Location information

Beaumont-Hamel Memorial Park, situated 9 kilometres directly north of the town of Albert, was establish in memory of Newfoundlanders who fell in the First World War. Using the D919 from Arras to Amiens you will drive through the villages of Bucquoy, Puisieux then Serre Les Puisieux (approximately 20 kilometres south of Arras). On leaving Serre Les Puisieux, 3 kilometres further along the D919, turn left following the signs for Auchonvillers. At the crossroads in the village centre follow the signs for 'Newfoundland Park, Beaumont Hamel'.

Visiting information

The Beaumont-Hamel Newfoundland Memorial site is accessible to visitors year-round. Site activities, interpretive services and student guides are available when the Visitor Centre is open. Site tours are approximately 45-minutes long and generally begin every hour on the hour from the opening of the Visitor Centre until one hour before closing. For further information, please visit the Veterans Affairs Canada website: https://www.veterans.gc.ca/eng/remembrance/memorials/visit-canadian-memorials-in-europe/hours-address-contact

History information

Beaumont-Hamel was attacked by the 29th Division on 1 July 1916 and although some units reached it, the village was not taken. It was finally captured by the 51st (Highland) and 63rd (Royal Naval) Divisions on the following 13 November.

The 29th Division included the 1st Battalion of the Newfoundland Regiment, as it was then called. The attack on Beaumont-Hamel in July 1916 was the first severe engagement of the regiment, and the most costly. On the first day of the Battle of the Somme, no unit suffered heavier losses than the Newfoundland Regiment which had gone into action 801 strong. The roll call the next day revealed that the final figures were 233 killed or dead of wounds, 386 wounded, and 91 missing. Every officer who went forward in the Newfoundland attack was either killed or wounded. For this reason, the government of Newfoundland chose the hill south-west of the village, where the front-line trenches ran at the time of the battle, as the site of their memorial to the soldiers (and also to the sailors) of Newfoundland.
====
# To do
1) From the Beaumont-Hamel memorial text, list every military division it names.
2) According to the Beaumont-Hamel memorial text, how many men of the Newfoundland Regiment went into action on the first day of the Battle of the Somme?
3) Extend the Beaumont-Hamel memorial text past its final sentence.

# Information provided
====
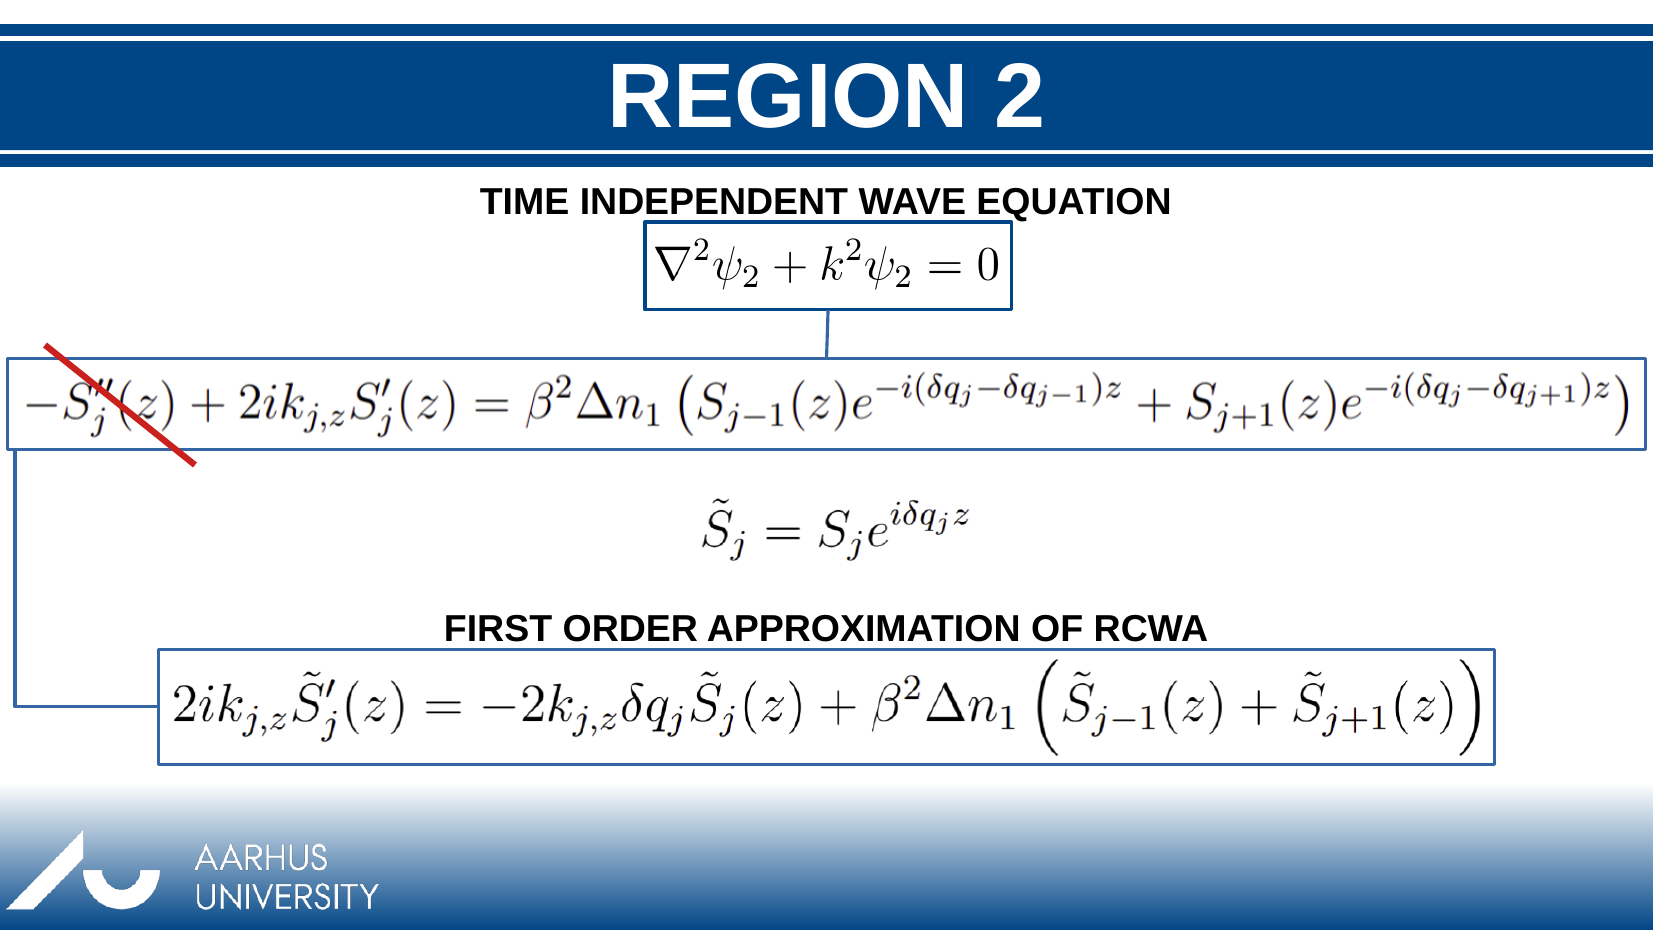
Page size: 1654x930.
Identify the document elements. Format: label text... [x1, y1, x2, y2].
====
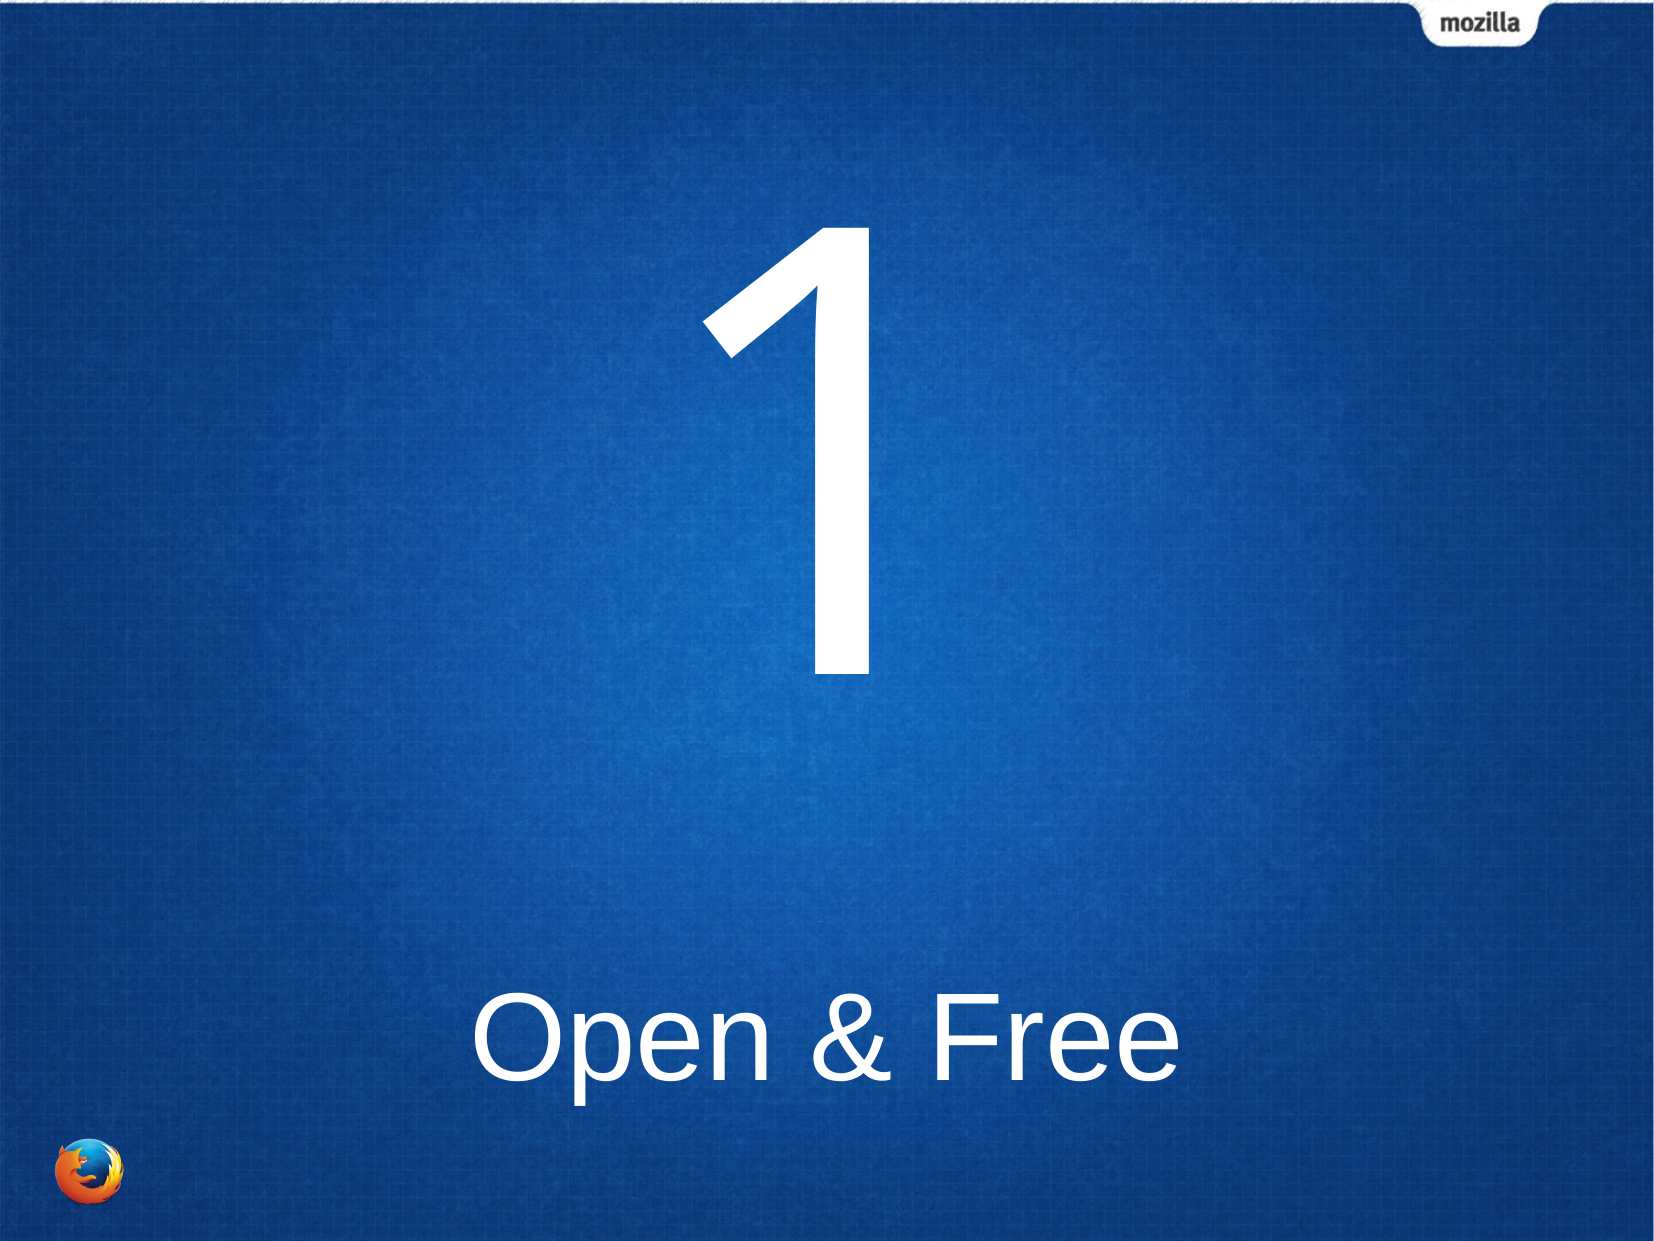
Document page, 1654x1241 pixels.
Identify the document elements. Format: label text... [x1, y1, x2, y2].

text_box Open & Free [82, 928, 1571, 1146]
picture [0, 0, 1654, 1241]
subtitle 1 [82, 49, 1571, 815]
====
# Written answers
1)
29th Division
51st (Highland) Division
63rd (Royal Naval) Division

2) 801

3)
Of the few battlefield parks in France and Belgium where the visitor can see a Great War battlefield much as it was, Beaumont Hamel is the largest. The actual trenches are still there and something of the terrible problem of advancing over such country can be appreciated by the visitor.

The memorial itself stands at the highest point of the park and consists of a great caribou cast in bronze, emblem of the Royal Newfoundland Regiment. At the base, three tablets of bronze carry the names of over 800 members of the Royal Newfoundland Regiment, the Newfoundland Royal Naval Reserve and the Newfoundland Mercantile Marine, who gave their lives in the First World War and who have no known grave. Erroneously included on the memorial is the name of W. Pilgrim who survived the war and whose details will not appear within the C.W.G.C. records. The memorial designed by R.H.K. Cochius, with sculpture by Basil Gotto. It was unveiled by Earl Haig on 7 June 1925.

Within the Park are three British Cemeteries (those of Hawthorn Ridge No. 2, "Y" Ravine and Hunter's) and two other Battle Memorials (those of the 51st (Highland) and the 29th Divisions).